And more specifically, why it's not just about iPhone.

This morning, iPhone social gaming platform Scoreloop announced the appointment of former Hands-On and Connect2Media man Volker Hirsch as a strategic advisor.

ME talked to Hirsch in advance of the announcement, to find out what he sees in the company, and the challenges facing it. The news comes shortly after he left Connect2Media to help relaunch UK mobile games studio Blue Beck.

"We resurrected Blue Beck to pursue an ambition of bringing a more social element back to gaming," he says. "Before the advent of the personal computer, every game people played was social. Football, cards, board games, Twister... Social interaction while playing was a key component."

That's something Scoreloop has been providing for iPhone developers for several months now, competing with platforms like OpenFeint, Plus+ and Agon Online to sign up developers to use its technology.

"At Blue Beck, the verdict from my techies was that Scoreloop is the most solid one," says Hirsch.

"Its two core propositions - challenges and virtual currency - are very important when it comes to games and the business models around games in the near future. It's where they beat everyone else hands-down. And I was extremely impressed with the team."

Hirsch says he's aiming to bring his "decade of pain in the games space" to help the company, as well as his experience looking at the mobile entertainment industry from a wider viewpoint than pure gaming.

He's also got experience of mergers and acquisitions though - will that prove an advantage if the social games platforms space consolidates?

"If you look at the space, there is some room for consolidation," he says. "Scoreloop is well financed, so will certainly be a contender in that space, and they have the upper hand in some of the technology issues. But their solution also appears to be working across different platforms more easily."

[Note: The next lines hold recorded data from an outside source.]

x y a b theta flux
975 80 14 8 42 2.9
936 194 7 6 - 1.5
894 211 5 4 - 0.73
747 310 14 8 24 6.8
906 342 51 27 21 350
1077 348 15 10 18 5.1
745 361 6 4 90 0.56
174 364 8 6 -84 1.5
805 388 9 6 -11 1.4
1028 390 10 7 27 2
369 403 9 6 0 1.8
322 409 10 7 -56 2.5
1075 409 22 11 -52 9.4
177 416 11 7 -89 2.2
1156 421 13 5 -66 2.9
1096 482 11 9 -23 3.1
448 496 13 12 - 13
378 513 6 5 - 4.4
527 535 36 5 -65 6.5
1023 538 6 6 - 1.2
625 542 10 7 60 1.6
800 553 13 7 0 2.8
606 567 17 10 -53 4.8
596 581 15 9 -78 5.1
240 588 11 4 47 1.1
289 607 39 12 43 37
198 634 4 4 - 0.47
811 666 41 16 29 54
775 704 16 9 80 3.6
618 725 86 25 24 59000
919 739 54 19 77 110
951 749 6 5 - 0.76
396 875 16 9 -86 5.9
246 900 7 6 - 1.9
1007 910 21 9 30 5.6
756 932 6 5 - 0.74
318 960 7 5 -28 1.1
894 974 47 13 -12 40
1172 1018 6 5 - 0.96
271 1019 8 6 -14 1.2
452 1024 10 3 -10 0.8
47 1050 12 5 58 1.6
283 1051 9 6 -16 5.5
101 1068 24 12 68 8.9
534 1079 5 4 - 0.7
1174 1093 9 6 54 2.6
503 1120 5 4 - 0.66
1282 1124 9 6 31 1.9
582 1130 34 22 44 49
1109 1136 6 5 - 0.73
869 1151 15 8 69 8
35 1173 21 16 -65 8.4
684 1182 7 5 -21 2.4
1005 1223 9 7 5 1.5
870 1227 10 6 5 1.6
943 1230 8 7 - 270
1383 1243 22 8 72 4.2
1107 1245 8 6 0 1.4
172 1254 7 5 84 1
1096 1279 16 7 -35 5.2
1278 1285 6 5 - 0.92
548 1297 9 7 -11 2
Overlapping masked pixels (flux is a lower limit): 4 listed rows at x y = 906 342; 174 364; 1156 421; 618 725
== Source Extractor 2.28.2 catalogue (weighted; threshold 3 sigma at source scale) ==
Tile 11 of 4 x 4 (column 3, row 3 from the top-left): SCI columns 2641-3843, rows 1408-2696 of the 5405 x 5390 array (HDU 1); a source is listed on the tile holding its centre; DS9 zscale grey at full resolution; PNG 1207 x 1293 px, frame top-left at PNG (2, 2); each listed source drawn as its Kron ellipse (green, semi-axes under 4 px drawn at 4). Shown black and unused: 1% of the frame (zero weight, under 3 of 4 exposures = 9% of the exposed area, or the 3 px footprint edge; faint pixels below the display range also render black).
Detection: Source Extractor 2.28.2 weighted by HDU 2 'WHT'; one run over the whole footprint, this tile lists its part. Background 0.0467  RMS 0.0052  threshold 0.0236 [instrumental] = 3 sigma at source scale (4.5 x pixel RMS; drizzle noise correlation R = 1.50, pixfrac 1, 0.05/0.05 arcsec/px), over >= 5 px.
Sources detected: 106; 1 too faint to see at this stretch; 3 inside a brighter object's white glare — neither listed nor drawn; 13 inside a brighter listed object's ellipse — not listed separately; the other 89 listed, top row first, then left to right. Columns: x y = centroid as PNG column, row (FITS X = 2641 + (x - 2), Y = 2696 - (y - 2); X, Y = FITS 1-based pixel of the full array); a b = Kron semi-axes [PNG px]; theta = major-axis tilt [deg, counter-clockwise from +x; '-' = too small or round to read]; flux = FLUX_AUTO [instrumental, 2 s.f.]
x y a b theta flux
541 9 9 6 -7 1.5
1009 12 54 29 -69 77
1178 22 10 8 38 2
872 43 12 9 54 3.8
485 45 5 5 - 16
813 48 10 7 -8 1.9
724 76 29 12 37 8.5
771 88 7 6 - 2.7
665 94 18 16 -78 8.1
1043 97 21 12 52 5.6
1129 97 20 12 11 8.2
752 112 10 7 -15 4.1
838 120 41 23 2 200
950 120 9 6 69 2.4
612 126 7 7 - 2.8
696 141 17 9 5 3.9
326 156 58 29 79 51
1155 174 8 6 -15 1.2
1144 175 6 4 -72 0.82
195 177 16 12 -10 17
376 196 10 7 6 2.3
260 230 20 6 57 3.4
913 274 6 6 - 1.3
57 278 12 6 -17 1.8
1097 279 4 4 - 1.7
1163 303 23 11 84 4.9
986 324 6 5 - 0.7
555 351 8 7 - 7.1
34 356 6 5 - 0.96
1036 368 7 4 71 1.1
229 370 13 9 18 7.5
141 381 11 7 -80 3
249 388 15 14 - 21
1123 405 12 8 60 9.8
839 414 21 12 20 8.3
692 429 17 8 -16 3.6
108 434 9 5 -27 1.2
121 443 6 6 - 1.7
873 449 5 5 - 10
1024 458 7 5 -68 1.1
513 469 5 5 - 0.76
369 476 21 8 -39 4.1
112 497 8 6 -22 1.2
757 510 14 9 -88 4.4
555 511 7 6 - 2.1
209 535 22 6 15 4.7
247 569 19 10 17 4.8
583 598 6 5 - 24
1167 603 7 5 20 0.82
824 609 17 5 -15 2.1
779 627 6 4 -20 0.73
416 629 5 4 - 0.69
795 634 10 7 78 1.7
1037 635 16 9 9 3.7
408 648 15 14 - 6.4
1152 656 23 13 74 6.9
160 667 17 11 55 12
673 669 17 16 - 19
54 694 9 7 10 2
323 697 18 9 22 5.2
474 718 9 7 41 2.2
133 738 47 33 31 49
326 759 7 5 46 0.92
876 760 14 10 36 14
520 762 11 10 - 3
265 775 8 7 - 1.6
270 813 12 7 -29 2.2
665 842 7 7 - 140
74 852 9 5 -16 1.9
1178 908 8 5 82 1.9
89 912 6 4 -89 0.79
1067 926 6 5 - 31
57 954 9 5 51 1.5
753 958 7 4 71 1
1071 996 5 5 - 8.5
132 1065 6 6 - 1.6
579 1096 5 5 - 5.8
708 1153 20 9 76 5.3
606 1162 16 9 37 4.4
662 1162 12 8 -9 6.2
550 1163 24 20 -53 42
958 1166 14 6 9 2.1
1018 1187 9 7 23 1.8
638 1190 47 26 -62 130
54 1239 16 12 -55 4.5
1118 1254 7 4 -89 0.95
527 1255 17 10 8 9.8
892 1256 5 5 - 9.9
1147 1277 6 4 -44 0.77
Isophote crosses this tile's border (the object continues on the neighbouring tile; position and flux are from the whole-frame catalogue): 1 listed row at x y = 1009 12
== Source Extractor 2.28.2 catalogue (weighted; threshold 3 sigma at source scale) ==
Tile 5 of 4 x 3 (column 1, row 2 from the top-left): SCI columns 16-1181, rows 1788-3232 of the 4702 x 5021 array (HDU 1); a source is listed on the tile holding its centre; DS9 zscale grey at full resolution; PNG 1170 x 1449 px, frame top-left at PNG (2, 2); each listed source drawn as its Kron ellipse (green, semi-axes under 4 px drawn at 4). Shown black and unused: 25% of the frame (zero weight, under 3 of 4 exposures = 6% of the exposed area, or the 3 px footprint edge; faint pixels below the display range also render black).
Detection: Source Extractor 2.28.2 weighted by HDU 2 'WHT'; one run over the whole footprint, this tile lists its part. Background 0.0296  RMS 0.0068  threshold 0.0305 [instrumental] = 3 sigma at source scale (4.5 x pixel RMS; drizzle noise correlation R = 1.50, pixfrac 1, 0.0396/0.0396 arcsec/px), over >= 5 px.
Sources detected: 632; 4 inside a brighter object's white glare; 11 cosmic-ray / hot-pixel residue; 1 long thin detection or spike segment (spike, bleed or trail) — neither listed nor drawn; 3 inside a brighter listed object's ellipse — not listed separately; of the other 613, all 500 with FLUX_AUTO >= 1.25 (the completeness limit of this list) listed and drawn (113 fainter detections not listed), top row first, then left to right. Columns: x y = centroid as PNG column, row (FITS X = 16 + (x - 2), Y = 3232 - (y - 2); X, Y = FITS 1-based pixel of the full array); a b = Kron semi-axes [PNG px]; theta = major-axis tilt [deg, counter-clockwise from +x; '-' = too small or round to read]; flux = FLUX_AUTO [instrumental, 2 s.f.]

This could be interesting. Some of those rivals focus purely on iPhone games at the moment, but it seems Scoreloop is looking to support games on other mobile and non-mobile platforms too.

"Users increasingly switch between screens, and while this may be a little further out, in principle there's no reason why you shouldn't be deploying this kind of functionality across other digital destinations," says Hirsch.

Is the elephant in the social platforms room Apple, though? For now, it seems content to let the different social games firms scrap it out for developer signups, without showing any urge to launch its own Xbox Live type service.

"Apple has always shied away from a services model," says Hirsch, although he accepts that for Scoreloop and its rivals, closely adhering to Apple's developer guidelines is a necessity.